General caching is still a thriving area of research as may be documented by the 
fact that a randomized online algorithm with the optimal asymptotic competitive 
ratio 0(\ogC) was given only recently by Adamaszek et al. [1]; this article may 
also serve as a reference on the current state of knowledge. 

Caching, as described so far, requires the service to load the requested page 
when a fault occurs, which is known as caching under the forced policy. Allowing 
the service to pay the fault cost without actually loading the requested page to 
the cache gives another useful and studied variant of caching, the optional policy. 
Previous work. In this article, we consider the problem of finding the optimal 
service in the offline version of caching when the whole request sequence is 
known in advance. Uniform caching is solvable in polynomial time with a natural 
algorithm known as Belady’s rule [5]. Caching in the cost model is a special 
case of the k-server problem and is also solvable in polynomial time [7]. In late 
1990s, the questions about the complexity status of general caching were raised. 
The situation was summed up by Albers et al. [2]: “The hardness results for 
caching problems are very inconclusive. The NP -hardness result for the Bit model 
uses a reduction from PARTITION, which has pseudopolynomial algorithms. Thus 
a similar algorithm may well exist for the Bit model. We do not know whether 
computing the optimum in the Fault model is NP -hard. ” 

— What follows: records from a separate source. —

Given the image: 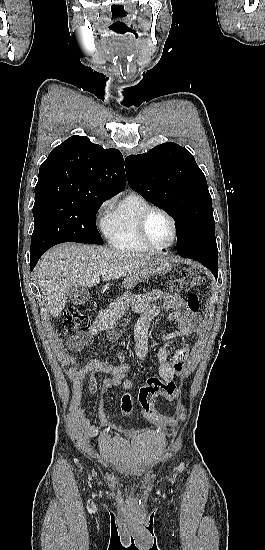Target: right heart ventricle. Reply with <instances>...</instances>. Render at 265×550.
Returning a JSON list of instances; mask_svg holds the SVG:
<instances>
[{
    "label": "right heart ventricle",
    "mask_w": 265,
    "mask_h": 550,
    "mask_svg": "<svg viewBox=\"0 0 265 550\" xmlns=\"http://www.w3.org/2000/svg\"><path fill=\"white\" fill-rule=\"evenodd\" d=\"M149 207V201L137 193L124 196L104 219L103 231L108 243L121 252L148 251L139 238L137 224Z\"/></svg>",
    "instance_id": "right-heart-ventricle-1"
}]
</instances>
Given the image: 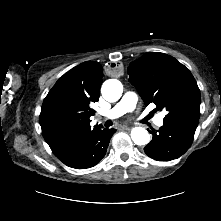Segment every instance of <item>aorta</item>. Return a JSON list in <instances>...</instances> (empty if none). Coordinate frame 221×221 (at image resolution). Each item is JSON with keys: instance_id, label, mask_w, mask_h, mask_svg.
<instances>
[{"instance_id": "aorta-1", "label": "aorta", "mask_w": 221, "mask_h": 221, "mask_svg": "<svg viewBox=\"0 0 221 221\" xmlns=\"http://www.w3.org/2000/svg\"><path fill=\"white\" fill-rule=\"evenodd\" d=\"M102 96L109 102H116L120 99L123 86L117 79L106 80L101 88ZM131 138L136 145H145L150 141L148 131L143 127H134L131 130Z\"/></svg>"}]
</instances>
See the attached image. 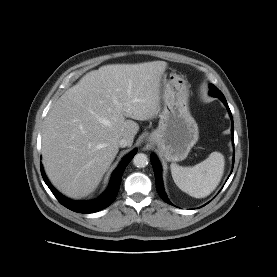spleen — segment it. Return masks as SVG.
<instances>
[{"label":"spleen","mask_w":277,"mask_h":277,"mask_svg":"<svg viewBox=\"0 0 277 277\" xmlns=\"http://www.w3.org/2000/svg\"><path fill=\"white\" fill-rule=\"evenodd\" d=\"M224 156L212 152L207 159L193 167L170 165L172 178L183 192L195 198L210 195L219 185L224 173Z\"/></svg>","instance_id":"spleen-1"}]
</instances>
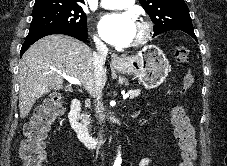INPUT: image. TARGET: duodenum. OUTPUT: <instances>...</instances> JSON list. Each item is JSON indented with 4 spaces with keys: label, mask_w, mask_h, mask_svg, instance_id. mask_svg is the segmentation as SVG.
<instances>
[{
    "label": "duodenum",
    "mask_w": 227,
    "mask_h": 166,
    "mask_svg": "<svg viewBox=\"0 0 227 166\" xmlns=\"http://www.w3.org/2000/svg\"><path fill=\"white\" fill-rule=\"evenodd\" d=\"M81 110L82 102L79 99H73L71 101L70 110L68 113L69 121L79 140L84 143L87 148L95 149L100 143V137L92 136L79 121Z\"/></svg>",
    "instance_id": "1"
}]
</instances>
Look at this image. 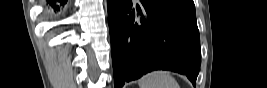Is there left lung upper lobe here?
Listing matches in <instances>:
<instances>
[{
    "label": "left lung upper lobe",
    "instance_id": "left-lung-upper-lobe-1",
    "mask_svg": "<svg viewBox=\"0 0 267 88\" xmlns=\"http://www.w3.org/2000/svg\"><path fill=\"white\" fill-rule=\"evenodd\" d=\"M191 10H195V5L193 0H164Z\"/></svg>",
    "mask_w": 267,
    "mask_h": 88
}]
</instances>
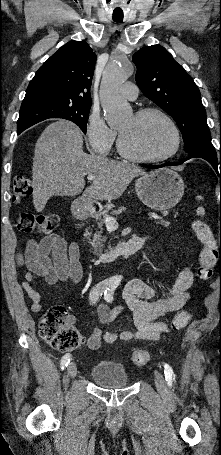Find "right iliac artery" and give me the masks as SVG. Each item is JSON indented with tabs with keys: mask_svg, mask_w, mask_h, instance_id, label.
I'll use <instances>...</instances> for the list:
<instances>
[{
	"mask_svg": "<svg viewBox=\"0 0 221 455\" xmlns=\"http://www.w3.org/2000/svg\"><path fill=\"white\" fill-rule=\"evenodd\" d=\"M109 286L110 285L107 282H100L97 285H95L89 294L90 303L92 305L95 304L99 300V298L102 296L103 292H105ZM69 362H70V354L67 353L63 356V358L61 360V364H60L61 369L64 370L68 366Z\"/></svg>",
	"mask_w": 221,
	"mask_h": 455,
	"instance_id": "82829eb1",
	"label": "right iliac artery"
}]
</instances>
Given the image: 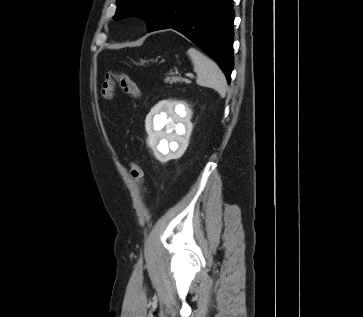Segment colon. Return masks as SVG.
<instances>
[{
    "label": "colon",
    "instance_id": "1",
    "mask_svg": "<svg viewBox=\"0 0 363 317\" xmlns=\"http://www.w3.org/2000/svg\"><path fill=\"white\" fill-rule=\"evenodd\" d=\"M119 84L125 94L131 98H137L140 91L135 81L125 73L110 71L102 84L101 93L105 99H112L115 84ZM131 177L139 184L144 181V171L138 163H132L130 166Z\"/></svg>",
    "mask_w": 363,
    "mask_h": 317
}]
</instances>
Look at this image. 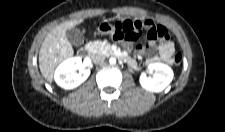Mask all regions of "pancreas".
<instances>
[{
    "mask_svg": "<svg viewBox=\"0 0 225 132\" xmlns=\"http://www.w3.org/2000/svg\"><path fill=\"white\" fill-rule=\"evenodd\" d=\"M89 50L92 53H98L105 56L113 55V51L111 49V45L102 41H94L88 44Z\"/></svg>",
    "mask_w": 225,
    "mask_h": 132,
    "instance_id": "1",
    "label": "pancreas"
}]
</instances>
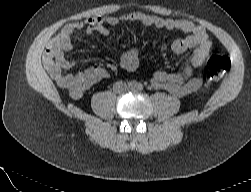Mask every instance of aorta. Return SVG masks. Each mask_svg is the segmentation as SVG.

There was no improvement until a breakthrough in 2010 when Chrobak et 
al. [8] showed that general caching is strongly NP-hard, already in the case of 
the fault model as well as in the case of the bit model. General caching is usually 
studied under the assumption that the largest page size is very small in compar¬ 
ison with the total cache size, as is for example the case of the aforementioned 
article by Albers et al. [2]. Instances of caching with pages larger than half of 
the cache size (so called obstacles) are required in the proof given by Chrobak 
et al. Therefore, this hardness result is in fact still quite inconclusive. 
Contribution. We give a novel proof of strong NP-hardness for general caching 
which gives the first hardness result restricted to small pages: 

Theorem 1.1. General caching is strongly NP-hard even in the case when the 
page sizes are limited to {1, 2, 3}, for both the fault model and the bit model, and 
under each of the forced and optional policies. 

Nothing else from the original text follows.